# Goal of the exercise:
Copy verbatim the lines of the data below, starting at the line that contains "Эмоциональный подход: вдохновение и ув" and ending at the line that contains "подарок на день р", both included.

◇ ◇ ◇ ◇ ◇

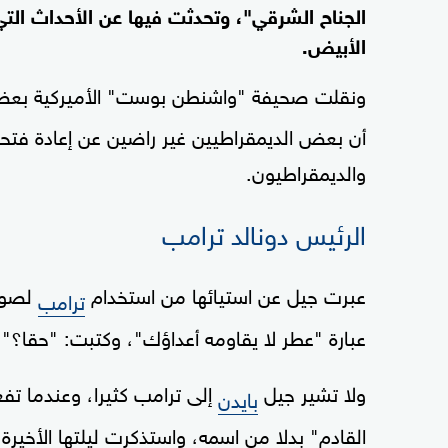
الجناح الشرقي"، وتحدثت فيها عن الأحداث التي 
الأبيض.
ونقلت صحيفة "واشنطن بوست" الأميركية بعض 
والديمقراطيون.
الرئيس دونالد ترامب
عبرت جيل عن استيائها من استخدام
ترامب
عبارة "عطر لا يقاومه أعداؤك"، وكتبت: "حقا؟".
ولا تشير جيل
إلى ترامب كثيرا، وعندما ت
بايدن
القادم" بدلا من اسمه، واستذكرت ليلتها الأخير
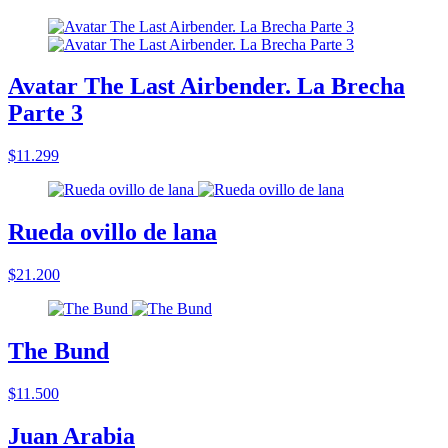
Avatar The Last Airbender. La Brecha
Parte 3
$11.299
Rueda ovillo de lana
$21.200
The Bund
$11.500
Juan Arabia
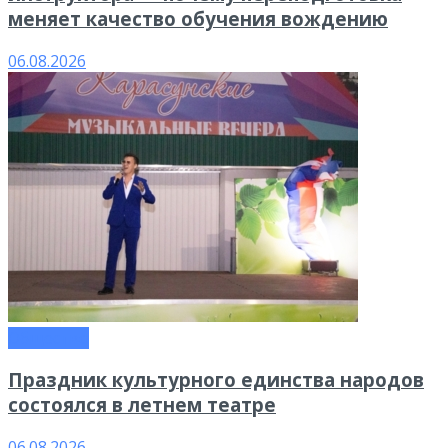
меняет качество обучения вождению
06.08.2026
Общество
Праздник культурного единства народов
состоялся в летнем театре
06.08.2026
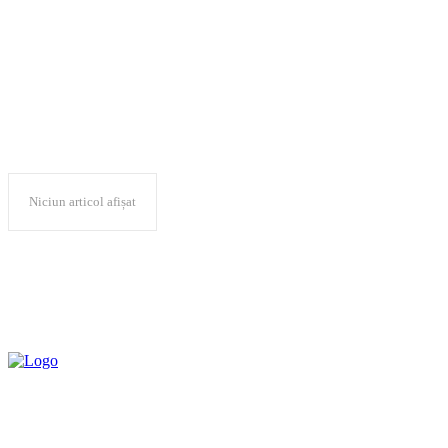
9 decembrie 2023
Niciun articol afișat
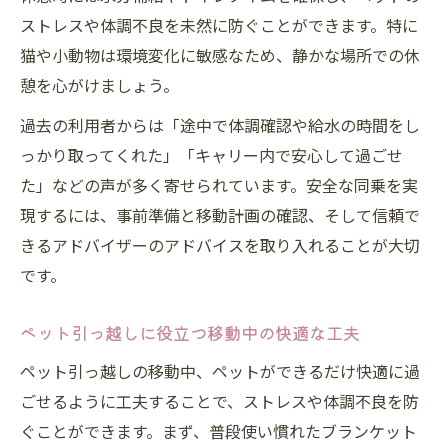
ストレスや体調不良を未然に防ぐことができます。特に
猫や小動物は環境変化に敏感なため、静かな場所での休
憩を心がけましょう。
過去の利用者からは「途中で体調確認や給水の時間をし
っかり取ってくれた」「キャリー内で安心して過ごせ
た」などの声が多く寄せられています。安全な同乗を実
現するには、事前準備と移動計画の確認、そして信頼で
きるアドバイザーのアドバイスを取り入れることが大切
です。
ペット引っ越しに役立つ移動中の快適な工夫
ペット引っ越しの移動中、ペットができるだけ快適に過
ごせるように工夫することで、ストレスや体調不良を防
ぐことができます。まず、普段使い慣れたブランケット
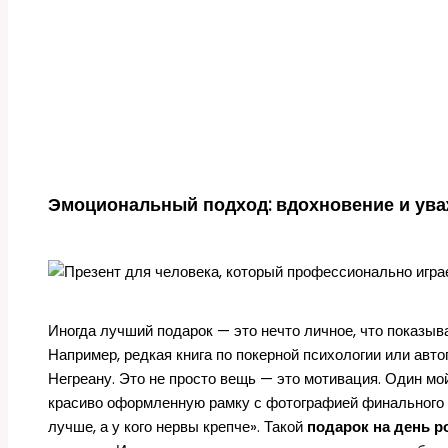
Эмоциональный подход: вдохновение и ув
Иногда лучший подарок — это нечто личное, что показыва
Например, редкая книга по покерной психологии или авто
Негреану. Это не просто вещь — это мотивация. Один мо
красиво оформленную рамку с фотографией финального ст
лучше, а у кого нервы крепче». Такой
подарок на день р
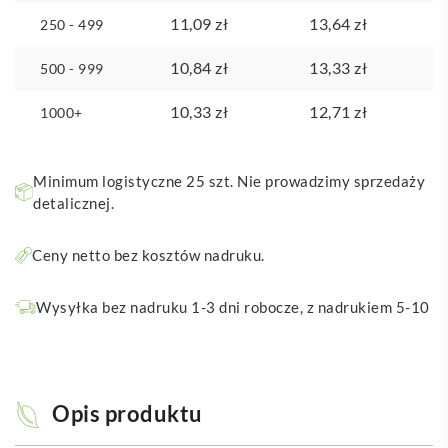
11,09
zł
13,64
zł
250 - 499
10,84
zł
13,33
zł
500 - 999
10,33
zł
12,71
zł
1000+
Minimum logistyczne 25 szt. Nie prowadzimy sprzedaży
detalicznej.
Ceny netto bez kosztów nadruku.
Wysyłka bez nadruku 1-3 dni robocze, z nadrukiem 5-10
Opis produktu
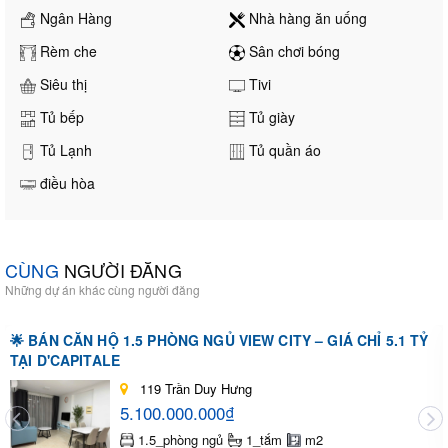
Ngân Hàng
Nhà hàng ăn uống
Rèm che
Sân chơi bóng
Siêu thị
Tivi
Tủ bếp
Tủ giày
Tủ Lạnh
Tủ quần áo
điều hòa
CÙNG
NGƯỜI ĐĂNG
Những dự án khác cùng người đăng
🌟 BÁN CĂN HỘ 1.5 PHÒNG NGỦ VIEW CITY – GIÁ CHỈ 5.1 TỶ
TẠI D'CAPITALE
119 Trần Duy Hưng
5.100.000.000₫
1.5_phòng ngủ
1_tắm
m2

◇ ◇ ◇ ◇ ◇

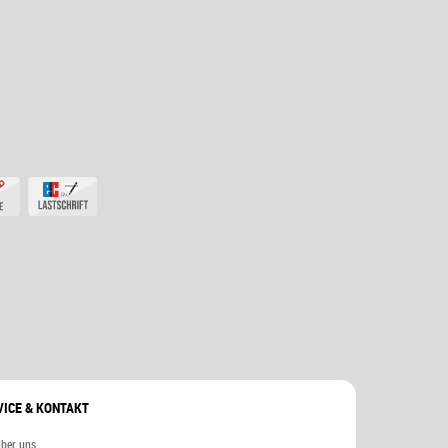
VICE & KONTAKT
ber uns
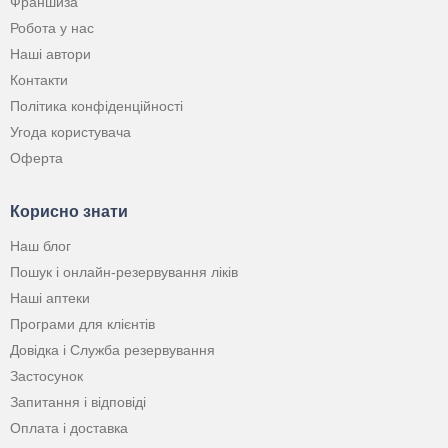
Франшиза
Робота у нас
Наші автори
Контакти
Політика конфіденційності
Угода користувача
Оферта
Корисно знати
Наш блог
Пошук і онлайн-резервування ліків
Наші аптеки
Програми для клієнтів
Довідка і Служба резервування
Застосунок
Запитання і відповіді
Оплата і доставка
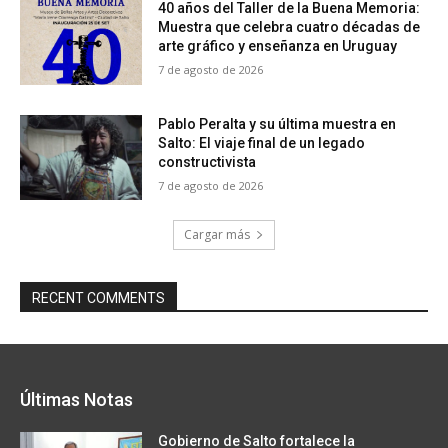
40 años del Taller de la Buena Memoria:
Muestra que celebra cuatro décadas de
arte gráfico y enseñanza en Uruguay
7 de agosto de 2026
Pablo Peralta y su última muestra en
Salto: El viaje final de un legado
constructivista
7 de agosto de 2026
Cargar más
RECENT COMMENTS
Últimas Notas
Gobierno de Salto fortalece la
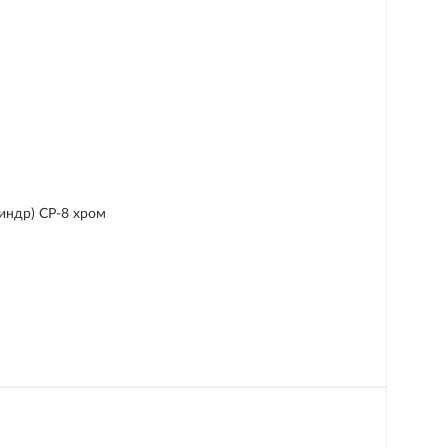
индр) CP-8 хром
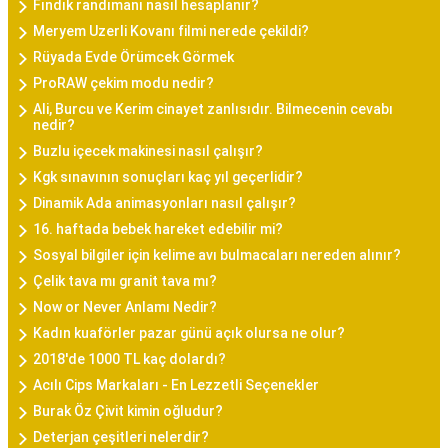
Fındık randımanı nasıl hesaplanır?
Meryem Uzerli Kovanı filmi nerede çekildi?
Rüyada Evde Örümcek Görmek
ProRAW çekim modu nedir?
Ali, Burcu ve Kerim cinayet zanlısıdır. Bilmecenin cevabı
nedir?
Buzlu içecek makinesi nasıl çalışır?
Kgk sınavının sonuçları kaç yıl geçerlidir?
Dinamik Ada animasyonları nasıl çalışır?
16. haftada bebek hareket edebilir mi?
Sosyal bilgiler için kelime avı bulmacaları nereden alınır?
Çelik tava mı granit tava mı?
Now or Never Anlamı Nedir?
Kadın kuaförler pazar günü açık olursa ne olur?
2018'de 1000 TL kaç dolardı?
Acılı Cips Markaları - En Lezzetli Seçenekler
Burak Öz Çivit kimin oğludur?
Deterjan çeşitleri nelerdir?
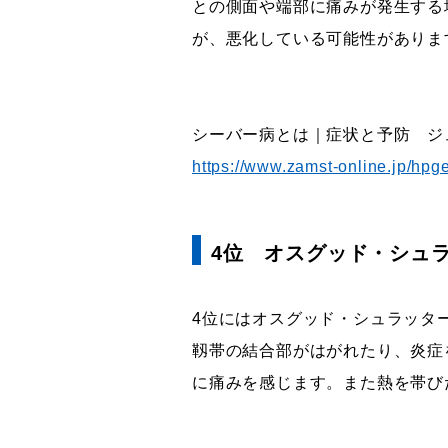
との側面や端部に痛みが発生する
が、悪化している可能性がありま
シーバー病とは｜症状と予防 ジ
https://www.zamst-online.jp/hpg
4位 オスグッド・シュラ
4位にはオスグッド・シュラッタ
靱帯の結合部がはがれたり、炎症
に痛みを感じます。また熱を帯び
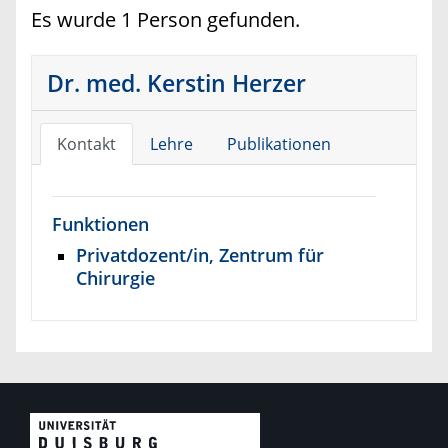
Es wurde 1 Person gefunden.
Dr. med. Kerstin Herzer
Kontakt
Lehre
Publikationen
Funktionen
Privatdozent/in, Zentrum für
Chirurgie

◇ ◇ ◇ ◇ ◇

# Result below:
Эмоциональный подход: вдохновение и ув
Иногда лучший подарок — это нечто личное, что показыва
Например, редкая книга по покерной психологии или авто
Негреану. Это не просто вещь — это мотивация. Один мо
красиво оформленную рамку с фотографией финального ст
лучше, а у кого нервы крепче». Такой
подарок на день р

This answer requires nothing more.